Oh ok, sorry if I took it up the wrong way.
Posted: Fri Mar 16, 2007 8:41 am
by Draco
Forgetting the figures on the sheet, how does the curves on the grafs look, to me it seems quite smooth whitch I think is good then or am I wrong.
Posted: Fri Mar 16, 2007 9:21 am
by widowmaker
has everybody here still got the standard final drive ratios?
to me it would be more important to get to say 180 quickquick than to be able to say that I have done 240 once or twice (or maybe 6 times, or 9 )
disclaimer : of course these runs were conducted by a professional under controlled circumstances on a prepared high speed oval race track
of course!

Posted: Fri Mar 16, 2007 9:26 am
by Draco
It just hit me, I am now heavy dissapointed, I will never know what figure my car does, nor will anyone else, claiming your car does 200kw meens f*ckall because you can not compare dynos, you can't compare figures, your car can do 120kw here, 200 there 150 somewhere else.....who's dyno is right or is there no such thing as an accurate dyno...it seems not.
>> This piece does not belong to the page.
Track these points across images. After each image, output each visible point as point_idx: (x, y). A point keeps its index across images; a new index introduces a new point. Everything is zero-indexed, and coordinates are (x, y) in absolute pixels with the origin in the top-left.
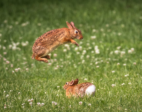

It seems a dyno is only good enough to show if you improved on a dyno from your 1st run to the last tuned run. Great I improved with 20kw....from where...from 80...100....so how strong is your car...um 20kw stronger than before.....suck a figure out of your ass and ad 20 to it!
Take the engine out and measure it on the fly wheel.....here 20 there 40...
Aint life f*cken great!
Posted: Fri Mar 16, 2007 9:43 am
by widowmaker
thats why the guys that give you the 200KW printouts make the most money
but still, even if they charge you R200 extra it is the cheapest mod you can make!
Posted: Fri Mar 16, 2007 10:26 am
by Draco
A question Duane, Hennie and whoever can answer it, seeing as a dyno is basically useless exept showing gains, can a car with a unichip be set while driving on the road?
I am thinking.....if the car can be mapped properly on the road with real driving coditions...who cares about the figures of a dyno, you know your car is tuned optimumly for road use and it is as strong as it can be with your current mods.
On a dyno normally you can not set accurate boost as far as I understand because you are not using optimum wind/atmosphere....conditions as on the road, so if I can get lets say only 0.8 boost on the dyno maybe you can boost 1bar on the road....hence hopefully optimum use/settings.
I would then rather take to the road and get optimum mapping on the road than on a dyno.
Posted: Fri Mar 16, 2007 1:52 pm
by Vlade
Draco wrote:I am thinking.....if the car can be mapped properly on the road with real driving coditions...who cares about the figures of a dyno, you know your car is tuned optimumly for road use and it is as strong as it can be with your current mods.
Look tuning it only on a dyno isn't a good idea - and vice versa. My opinion it should be a combination of the both, I think a dyno should only be used as an aid.
My buddy Slade (Martin) tuned his golf running a Dictator on the road only, it ran very very good, when it eventually got to a dyno they (Rightway Developments) could only smooth the map other than that they couldn't improve. But that is was with a Dictator and it ran TPS only, and given it took months, every day represented different conditions and instances he fine tuned and improved.